The dogma of an impenetrable blood–brain barrier (BBB) has given way to the view that resident immune cells within the central nervous system respond to a variety of blood-borne soluble factors, particularly cytokines, and play an important functional role. In particular, microglia cells contribute to the regulation of neuroinflammation, with both protective and pathological roles. Specific microglia activation states variably influence the progression of neuroinflammatory and neurodegenerative diseases, including Alzheimer's disease, Parkinson's disease, multiple sclerosis, and amyotrophic lateral sclerosis. Significant evidence indicates that gut microbiota–derived products regulate microglial function across the lifespan and influence the BBB. Myeloperoxidase (MPO) catalyzes the conversion of hydrogen peroxide and chloride ions into hypochlorous acid, a potent oxidant implicated in oxidative tissue damage and modulation of inflammatory signaling.
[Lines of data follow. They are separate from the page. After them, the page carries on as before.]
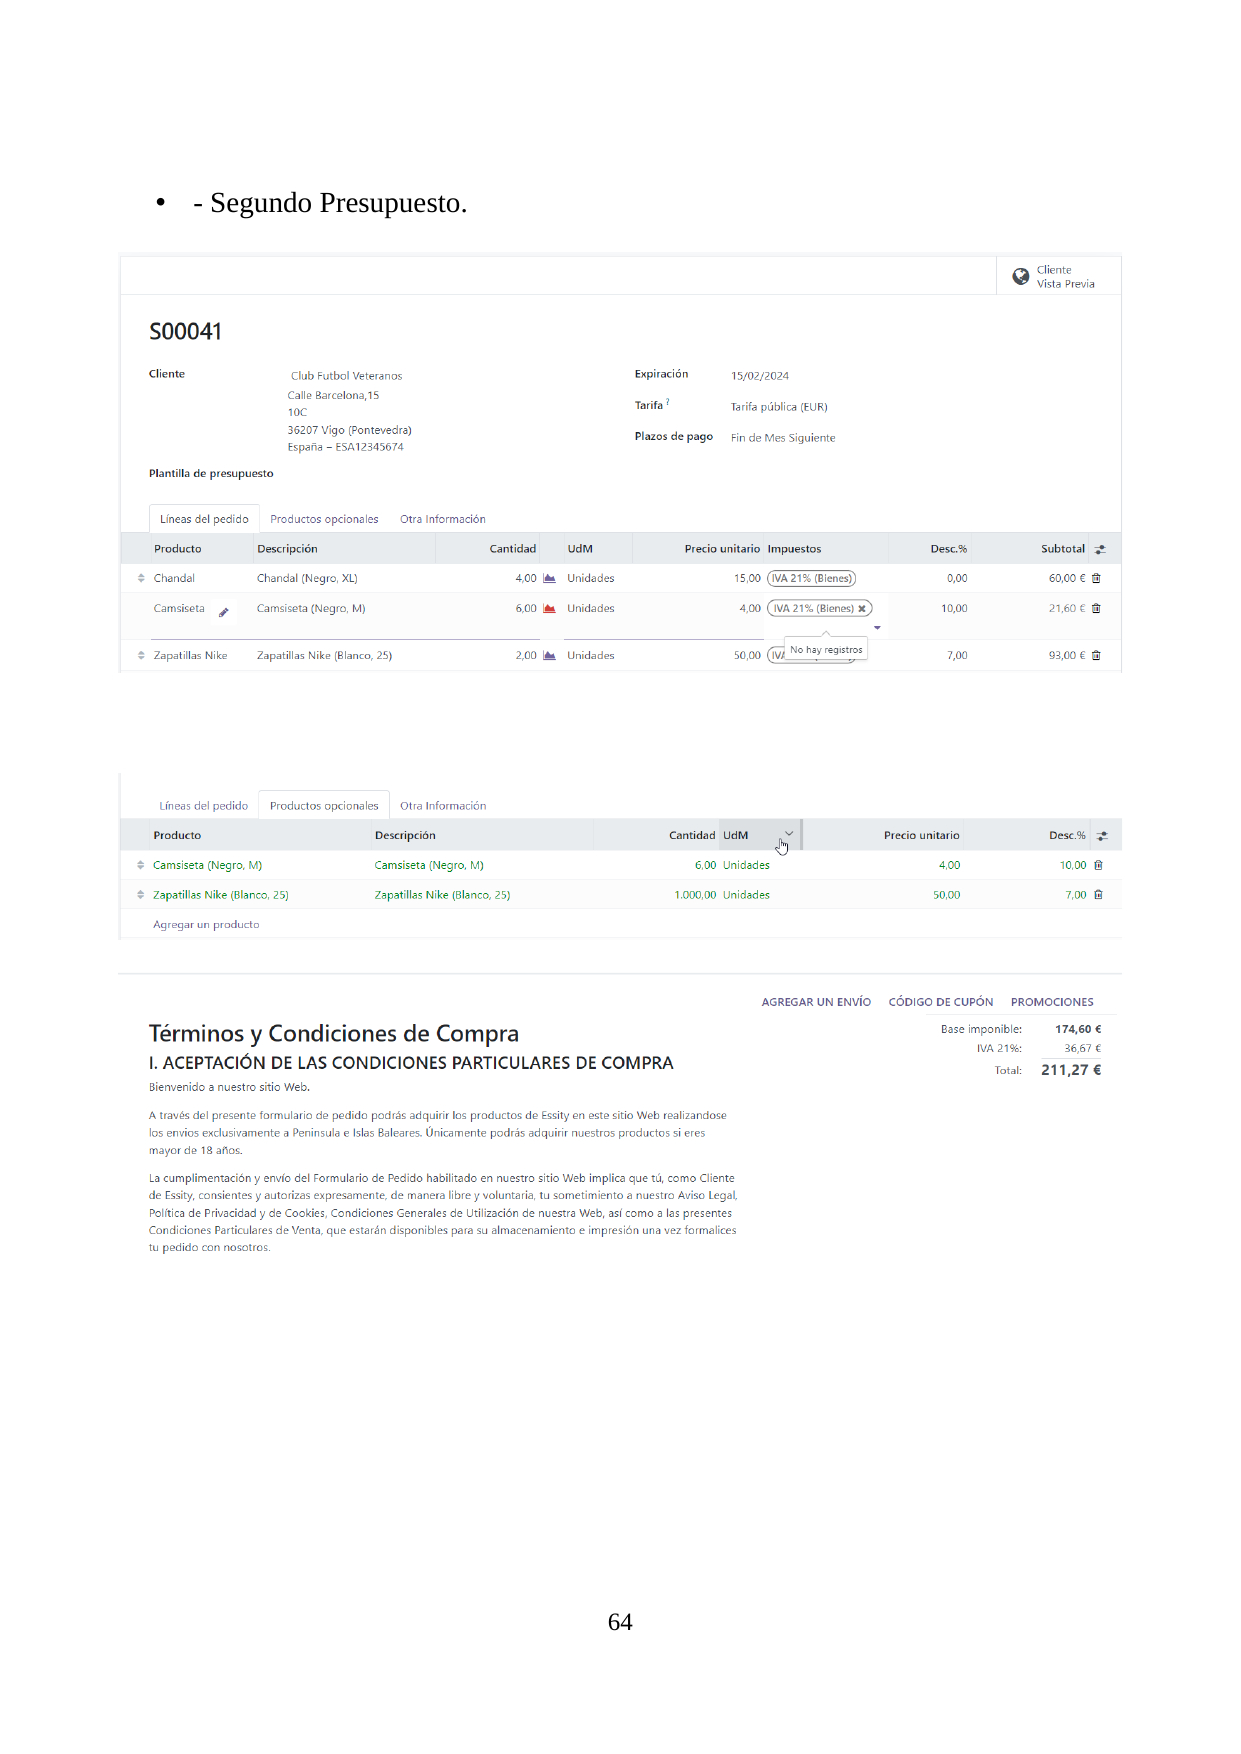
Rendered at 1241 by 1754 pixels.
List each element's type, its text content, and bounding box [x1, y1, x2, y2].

picture [118, 252, 1123, 673]
list - Segundo Presupuesto. [156, 185, 1122, 219]
picture [118, 773, 1123, 940]
picture [118, 972, 1123, 1268]
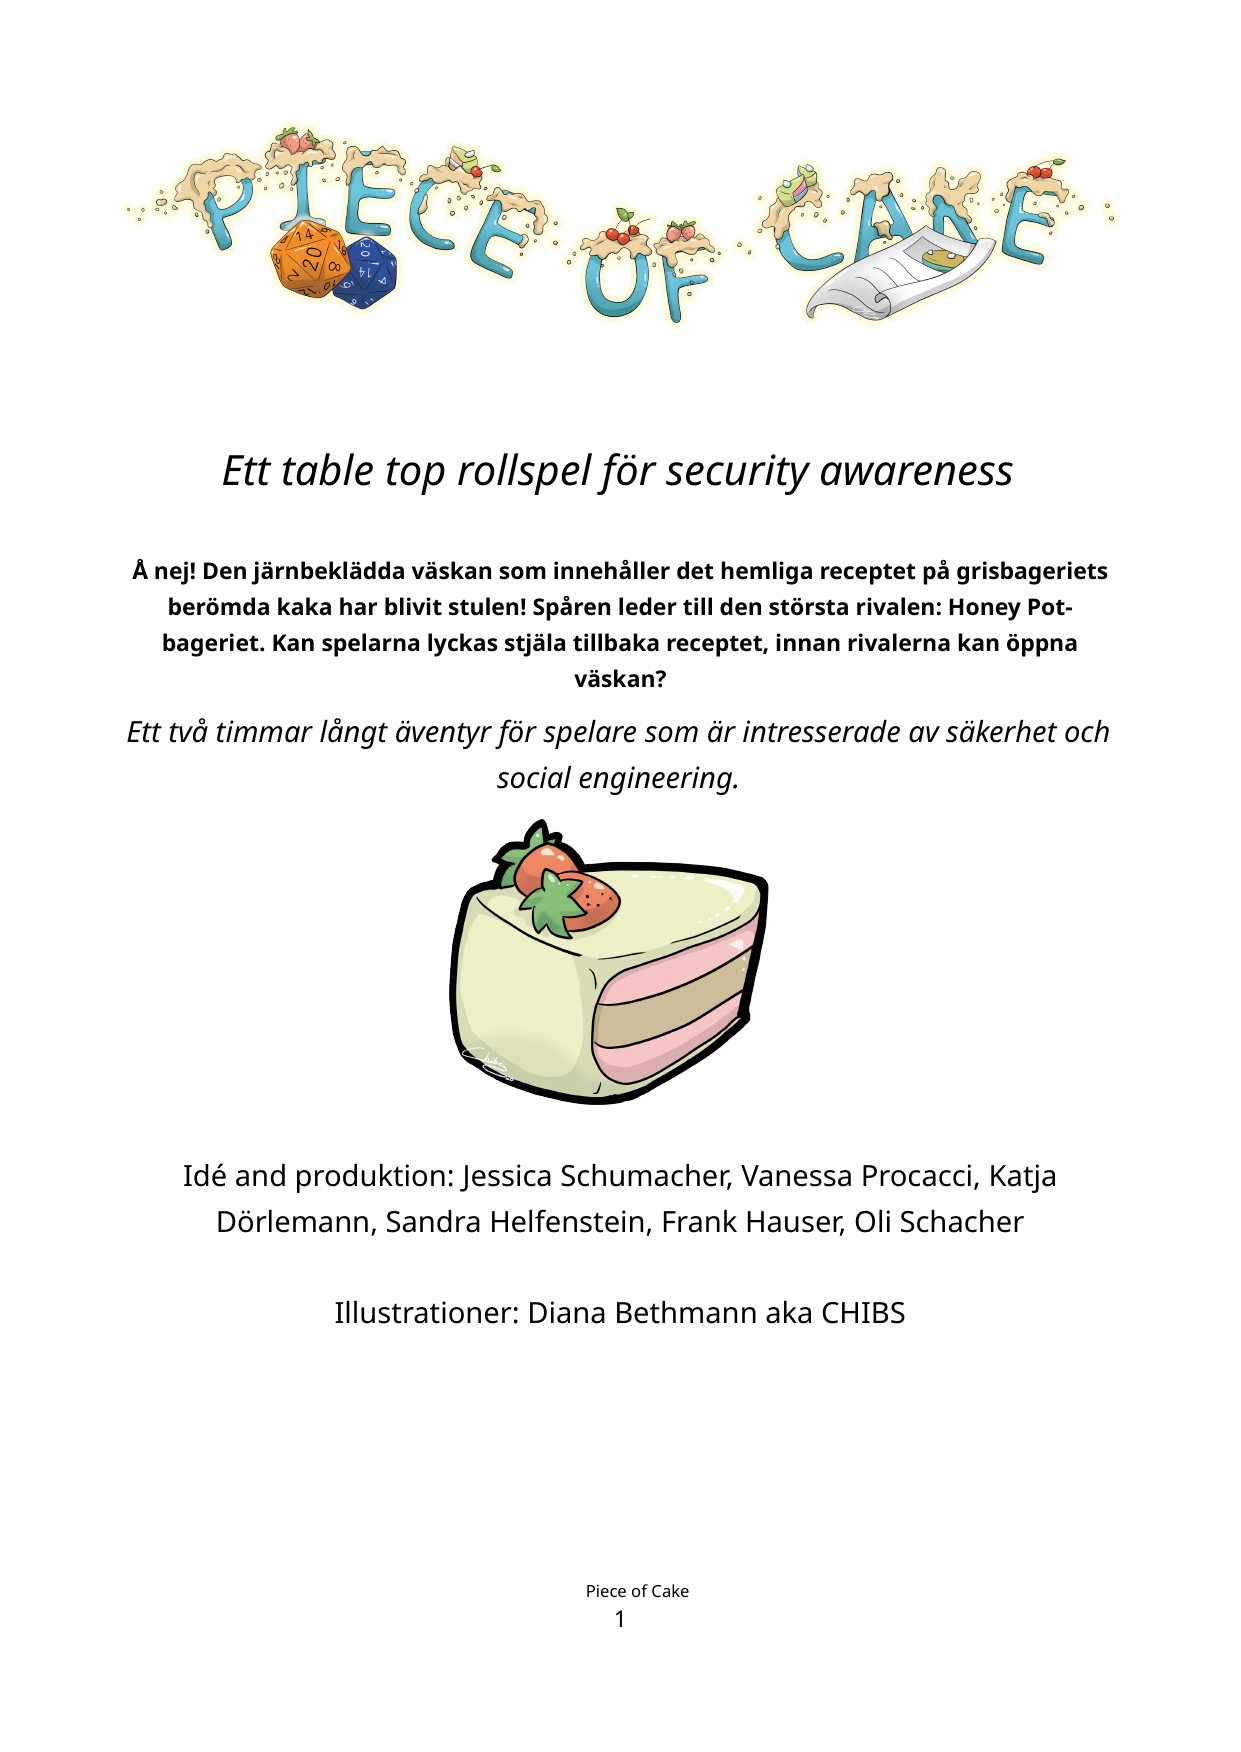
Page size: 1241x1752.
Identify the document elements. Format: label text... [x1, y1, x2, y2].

text Idé and produktion: Jessica Schumacher, Vanessa Procacci, Katja Dörlemann, Sandra Helfenstein, Frank Hauser, Oli Schacher Illustrationer: Diana Bethmann aka CHIBS [118, 1155, 1122, 1332]
text Ett två timmar långt äventyr för spelare som är intresserade av säkerhet och social engineering. [118, 712, 1122, 797]
text Å nej! Den järnbeklädda väskan som innehåller det hemliga receptet på grisbageriets berömda kaka har blivit stulen! Spåren leder till den största rivalen: Honey Pot-bageriet. Kan spelarna lyckas stjäla tillbaka receptet, innan rivalerna kan öppna väskan? [118, 555, 1122, 694]
picture [449, 819, 769, 1105]
subtitle Ett table top rollspel för security awareness [118, 441, 1122, 497]
picture [118, 118, 1123, 332]
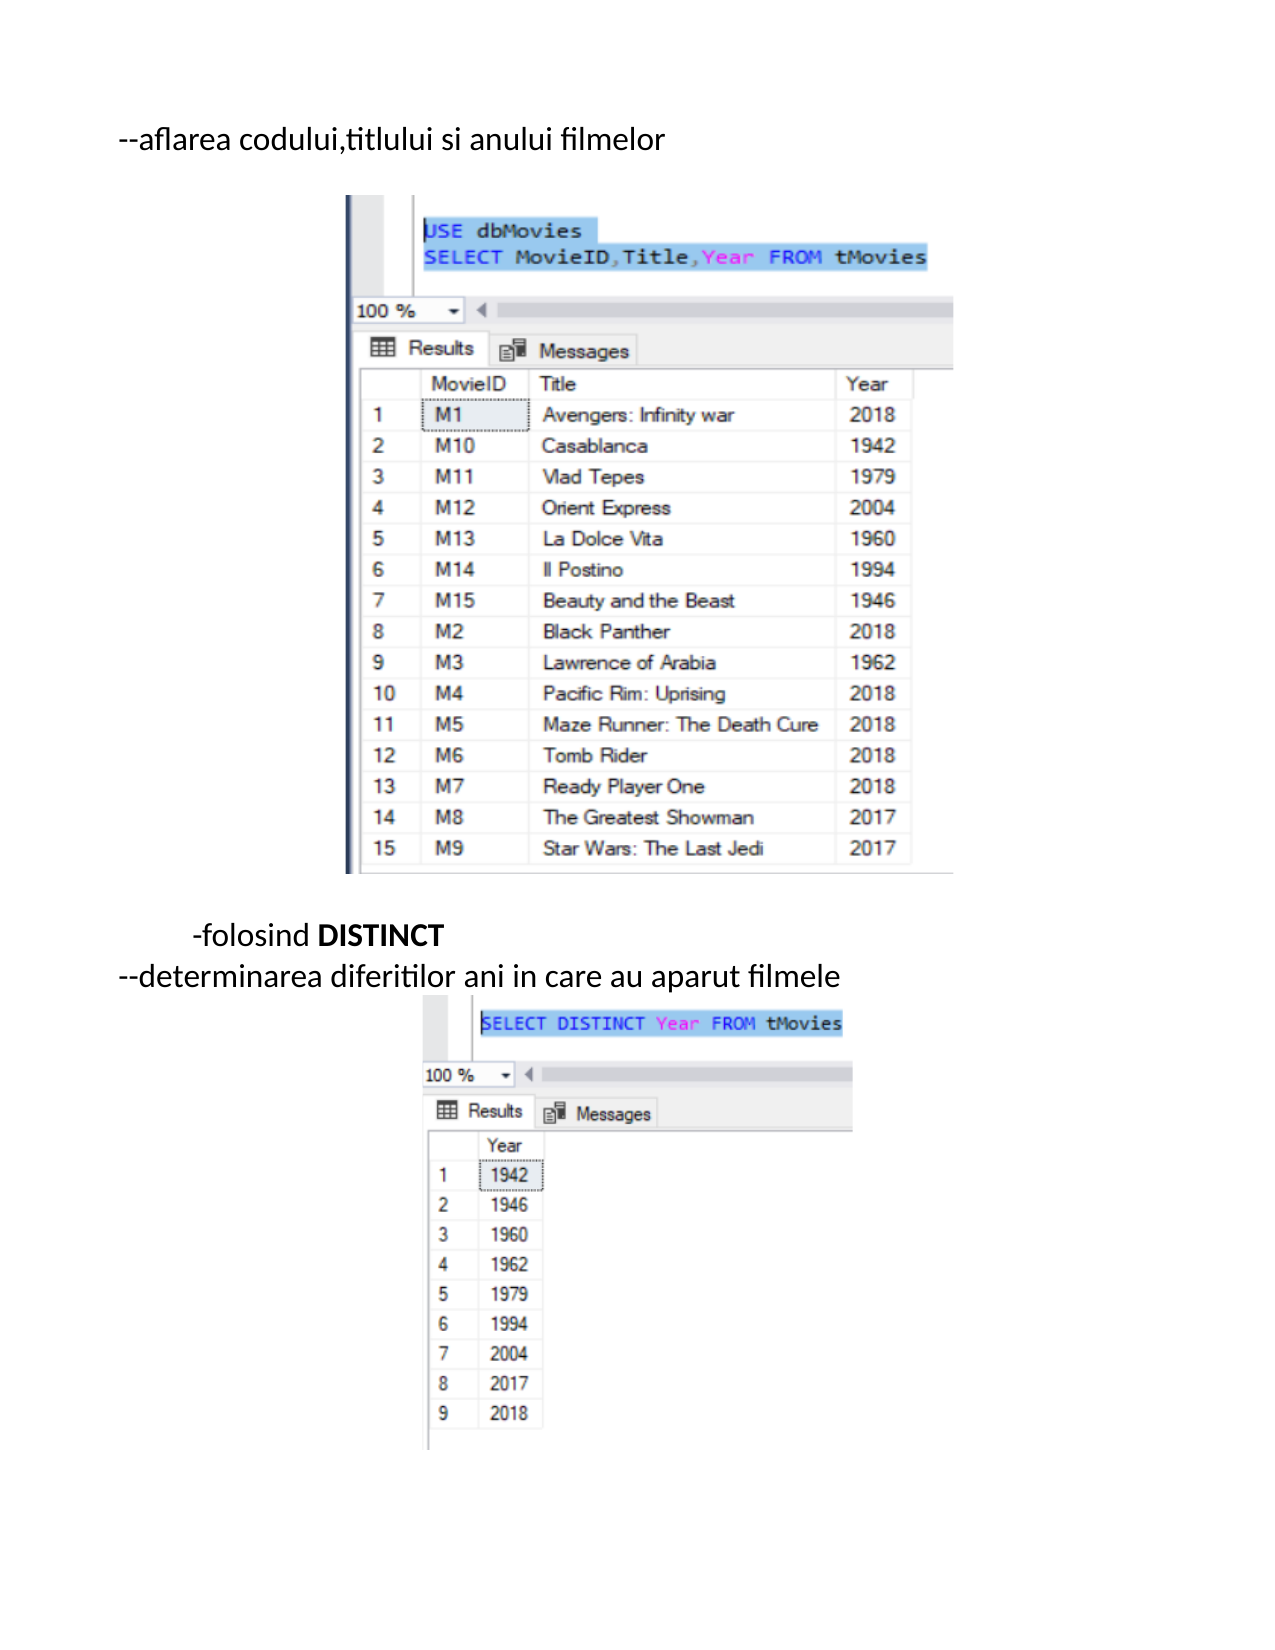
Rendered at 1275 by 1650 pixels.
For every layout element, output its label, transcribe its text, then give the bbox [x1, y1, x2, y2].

text -folosind DISTINCT [118, 914, 1157, 955]
text --aflarea codului,titlului si anului filmelor [118, 118, 1157, 159]
picture [422, 995, 853, 1450]
text --determinarea diferitilor ani in care au aparut filmele [118, 955, 1157, 996]
picture [345, 195, 954, 874]
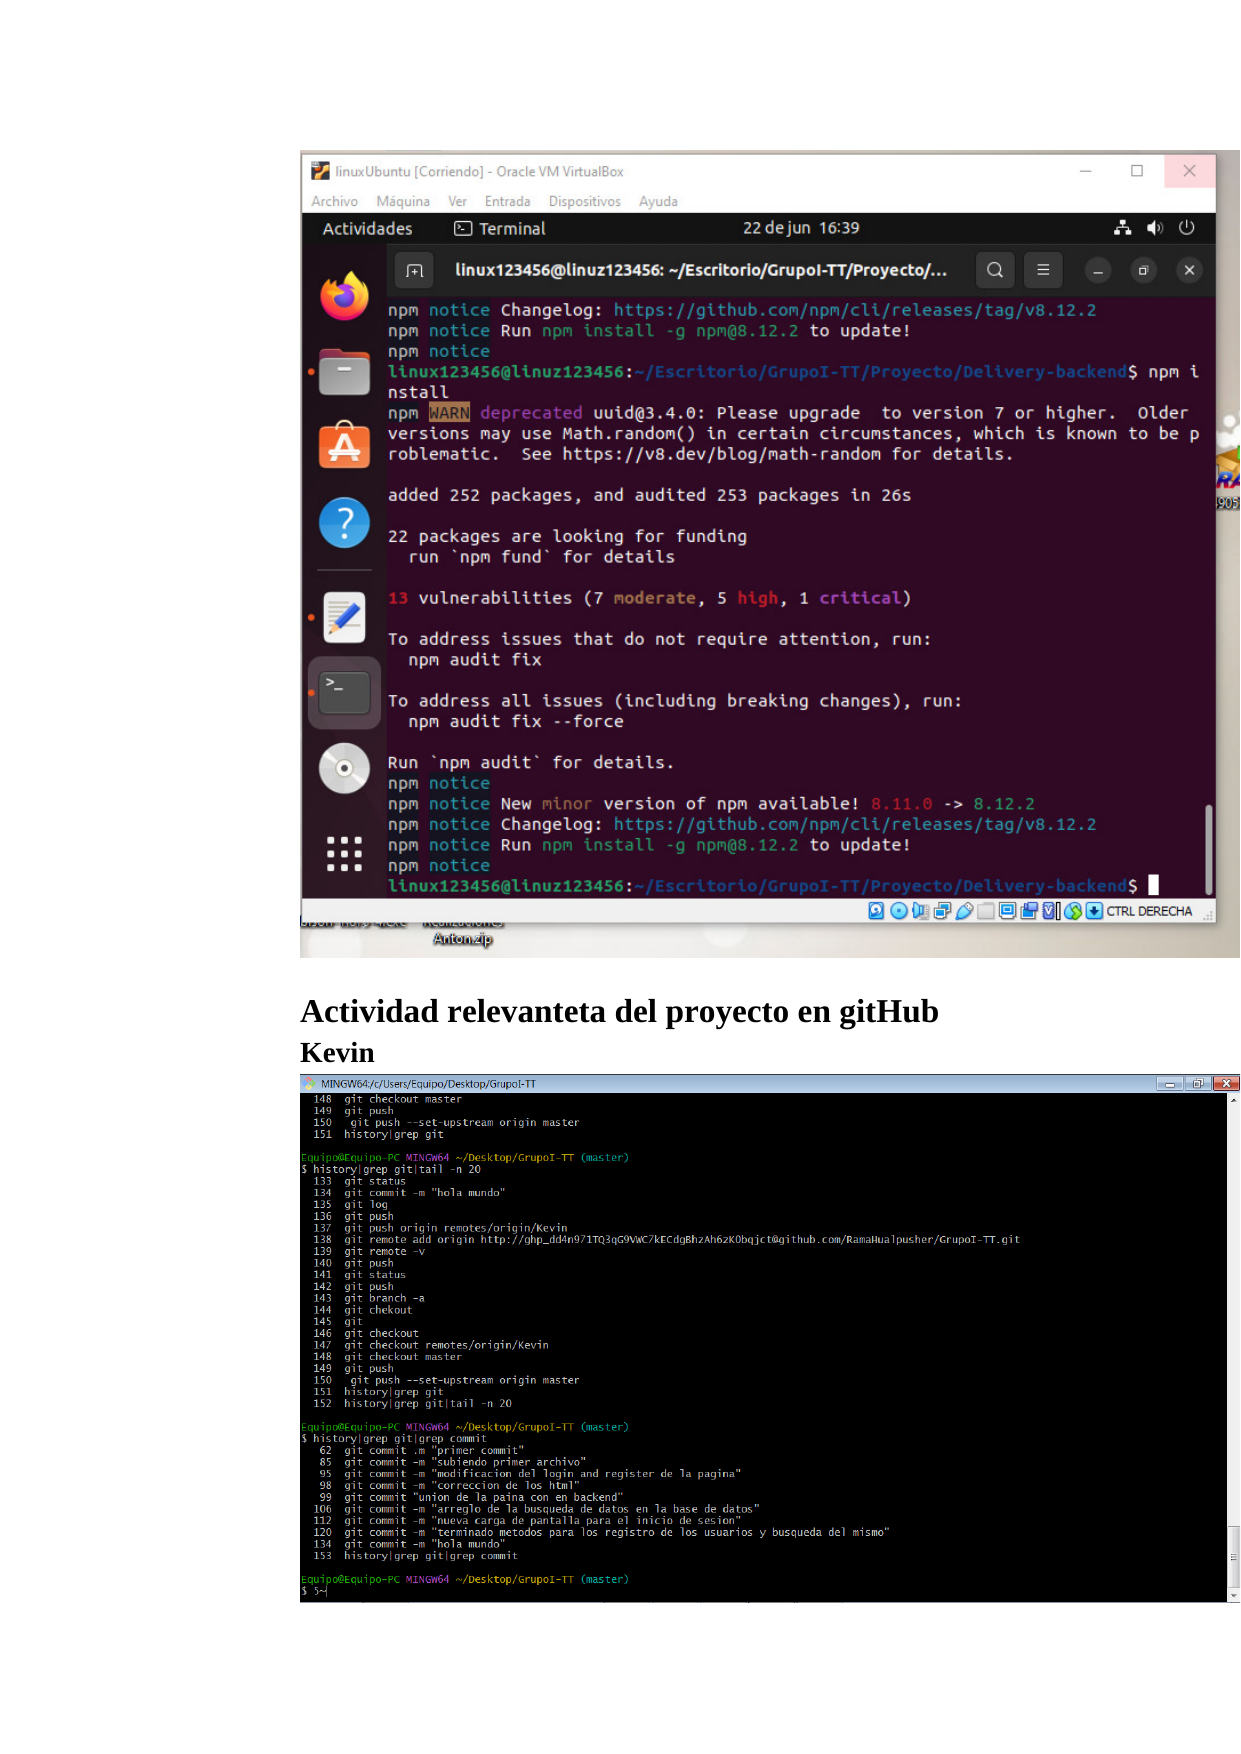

Elevated MPO levels in the central nervous system have been correlated with human disease and the dysregulation of MPO activity in microglia is particularly detrimental, as it amplifies the oxidative stress, disrupts the BBB integrity, and potentiates the neuroinflammatory cascades through the activation of transcription factors like NF-κB. Targeting MPO activity through selective inhibitors or antioxidant strategies may attenuate microglial activation and reduce neuroinflammation, highlighting its potential as a therapeutic target, but the regulatory mechanisms governing MPO expression in microglia and its interplay with other inflammatory mediators remain poorly understood. New research efforts into the relationship between gut microbiota, microglia, MPO, and neuroinflammation are essential to unravel the complexities of neuropathology in a variety of conditions beyond neurodegenerative diseases.